Problem statement: Set out each line from the following listing that includes the word "value".

= = = =

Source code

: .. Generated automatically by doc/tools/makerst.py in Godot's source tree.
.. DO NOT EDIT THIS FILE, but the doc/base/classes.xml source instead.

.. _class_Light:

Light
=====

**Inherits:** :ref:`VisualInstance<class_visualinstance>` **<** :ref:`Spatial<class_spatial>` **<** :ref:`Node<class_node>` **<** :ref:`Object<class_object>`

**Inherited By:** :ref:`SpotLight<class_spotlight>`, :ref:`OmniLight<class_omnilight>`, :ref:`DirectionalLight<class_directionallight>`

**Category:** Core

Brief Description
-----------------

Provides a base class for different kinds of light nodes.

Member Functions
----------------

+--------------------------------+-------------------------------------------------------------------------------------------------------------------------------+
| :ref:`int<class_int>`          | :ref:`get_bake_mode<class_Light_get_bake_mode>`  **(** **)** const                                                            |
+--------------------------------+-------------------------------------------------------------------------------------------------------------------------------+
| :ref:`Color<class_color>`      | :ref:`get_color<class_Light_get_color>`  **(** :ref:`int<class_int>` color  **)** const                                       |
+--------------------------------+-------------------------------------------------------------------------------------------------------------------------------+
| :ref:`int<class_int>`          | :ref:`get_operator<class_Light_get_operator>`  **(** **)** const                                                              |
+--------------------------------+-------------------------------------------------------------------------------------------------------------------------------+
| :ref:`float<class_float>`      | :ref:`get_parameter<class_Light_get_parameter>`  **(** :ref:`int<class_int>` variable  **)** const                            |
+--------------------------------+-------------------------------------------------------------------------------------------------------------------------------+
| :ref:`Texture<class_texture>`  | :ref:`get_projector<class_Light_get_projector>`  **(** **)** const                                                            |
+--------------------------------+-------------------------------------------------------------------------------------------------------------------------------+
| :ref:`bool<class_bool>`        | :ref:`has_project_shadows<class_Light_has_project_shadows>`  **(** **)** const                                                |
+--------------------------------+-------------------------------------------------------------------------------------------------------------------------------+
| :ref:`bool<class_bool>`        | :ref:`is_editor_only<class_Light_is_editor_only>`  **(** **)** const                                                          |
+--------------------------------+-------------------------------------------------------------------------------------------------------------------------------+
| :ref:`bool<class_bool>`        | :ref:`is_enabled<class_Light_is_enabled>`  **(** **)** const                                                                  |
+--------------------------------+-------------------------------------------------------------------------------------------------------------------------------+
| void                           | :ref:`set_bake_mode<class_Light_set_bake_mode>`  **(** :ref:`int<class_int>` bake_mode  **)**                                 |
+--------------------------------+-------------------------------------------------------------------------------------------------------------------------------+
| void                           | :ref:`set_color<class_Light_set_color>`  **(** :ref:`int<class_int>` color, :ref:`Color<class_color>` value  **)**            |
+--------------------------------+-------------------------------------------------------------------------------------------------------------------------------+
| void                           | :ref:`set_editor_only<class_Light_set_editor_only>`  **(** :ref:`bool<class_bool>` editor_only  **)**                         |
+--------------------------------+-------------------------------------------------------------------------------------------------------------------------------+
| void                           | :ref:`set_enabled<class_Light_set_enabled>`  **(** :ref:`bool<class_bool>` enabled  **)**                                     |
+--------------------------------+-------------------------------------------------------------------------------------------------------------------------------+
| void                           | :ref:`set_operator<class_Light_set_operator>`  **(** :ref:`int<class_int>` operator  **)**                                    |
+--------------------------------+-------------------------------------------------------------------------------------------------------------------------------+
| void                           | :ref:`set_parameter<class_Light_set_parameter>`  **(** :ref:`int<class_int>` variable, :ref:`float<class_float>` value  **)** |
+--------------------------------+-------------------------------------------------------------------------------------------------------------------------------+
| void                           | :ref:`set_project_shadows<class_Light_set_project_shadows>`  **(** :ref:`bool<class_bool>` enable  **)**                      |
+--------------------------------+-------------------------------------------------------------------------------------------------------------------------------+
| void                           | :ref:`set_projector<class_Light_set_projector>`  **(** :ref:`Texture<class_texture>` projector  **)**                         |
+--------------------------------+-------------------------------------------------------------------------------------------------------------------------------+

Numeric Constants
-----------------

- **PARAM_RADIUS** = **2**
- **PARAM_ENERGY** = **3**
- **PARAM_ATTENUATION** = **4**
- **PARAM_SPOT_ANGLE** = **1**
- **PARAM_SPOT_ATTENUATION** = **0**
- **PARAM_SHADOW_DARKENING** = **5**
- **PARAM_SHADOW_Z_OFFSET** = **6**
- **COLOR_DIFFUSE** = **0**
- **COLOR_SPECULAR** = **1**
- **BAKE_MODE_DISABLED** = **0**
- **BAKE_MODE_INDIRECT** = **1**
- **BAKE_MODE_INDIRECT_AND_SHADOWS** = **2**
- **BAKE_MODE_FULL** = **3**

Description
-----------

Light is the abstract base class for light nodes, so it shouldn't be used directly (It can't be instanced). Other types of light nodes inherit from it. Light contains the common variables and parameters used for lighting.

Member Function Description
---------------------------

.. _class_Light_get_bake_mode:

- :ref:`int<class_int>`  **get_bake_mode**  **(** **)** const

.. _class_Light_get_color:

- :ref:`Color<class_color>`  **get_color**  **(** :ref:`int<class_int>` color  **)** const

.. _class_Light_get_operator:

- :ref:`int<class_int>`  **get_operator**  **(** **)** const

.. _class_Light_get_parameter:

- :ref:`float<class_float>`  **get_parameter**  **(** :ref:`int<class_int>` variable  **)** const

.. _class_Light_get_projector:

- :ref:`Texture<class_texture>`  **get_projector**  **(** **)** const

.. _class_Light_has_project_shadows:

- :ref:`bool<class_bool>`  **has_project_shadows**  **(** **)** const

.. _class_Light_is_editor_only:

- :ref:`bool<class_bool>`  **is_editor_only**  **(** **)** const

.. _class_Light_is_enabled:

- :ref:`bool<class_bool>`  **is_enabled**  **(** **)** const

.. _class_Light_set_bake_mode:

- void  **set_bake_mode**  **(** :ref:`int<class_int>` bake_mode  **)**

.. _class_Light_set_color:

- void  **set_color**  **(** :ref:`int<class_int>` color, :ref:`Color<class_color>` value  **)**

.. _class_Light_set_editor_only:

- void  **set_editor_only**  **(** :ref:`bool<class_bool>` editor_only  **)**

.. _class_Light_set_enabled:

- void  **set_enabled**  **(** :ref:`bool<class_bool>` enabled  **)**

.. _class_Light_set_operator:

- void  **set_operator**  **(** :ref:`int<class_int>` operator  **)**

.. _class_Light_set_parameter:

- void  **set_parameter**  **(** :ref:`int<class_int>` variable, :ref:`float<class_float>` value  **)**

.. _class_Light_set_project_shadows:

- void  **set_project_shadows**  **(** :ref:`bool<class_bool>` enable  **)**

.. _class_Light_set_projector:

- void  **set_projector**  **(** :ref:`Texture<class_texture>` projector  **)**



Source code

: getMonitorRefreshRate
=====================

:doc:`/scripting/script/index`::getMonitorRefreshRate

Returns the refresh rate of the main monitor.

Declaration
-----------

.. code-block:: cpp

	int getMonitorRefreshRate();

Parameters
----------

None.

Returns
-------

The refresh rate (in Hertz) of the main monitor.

= = = =

Answer for this exercise:
| void                           | :ref:`set_color<class_Light_set_color>`  **(** :ref:`int<class_int>` color, :ref:`Color<class_color>` value  **)**            |
| void                           | :ref:`set_parameter<class_Light_set_parameter>`  **(** :ref:`int<class_int>` variable, :ref:`float<class_float>` value  **)** |
- void  **set_color**  **(** :ref:`int<class_int>` color, :ref:`Color<class_color>` value  **)**
- void  **set_parameter**  **(** :ref:`int<class_int>` variable, :ref:`float<class_float>` value  **)**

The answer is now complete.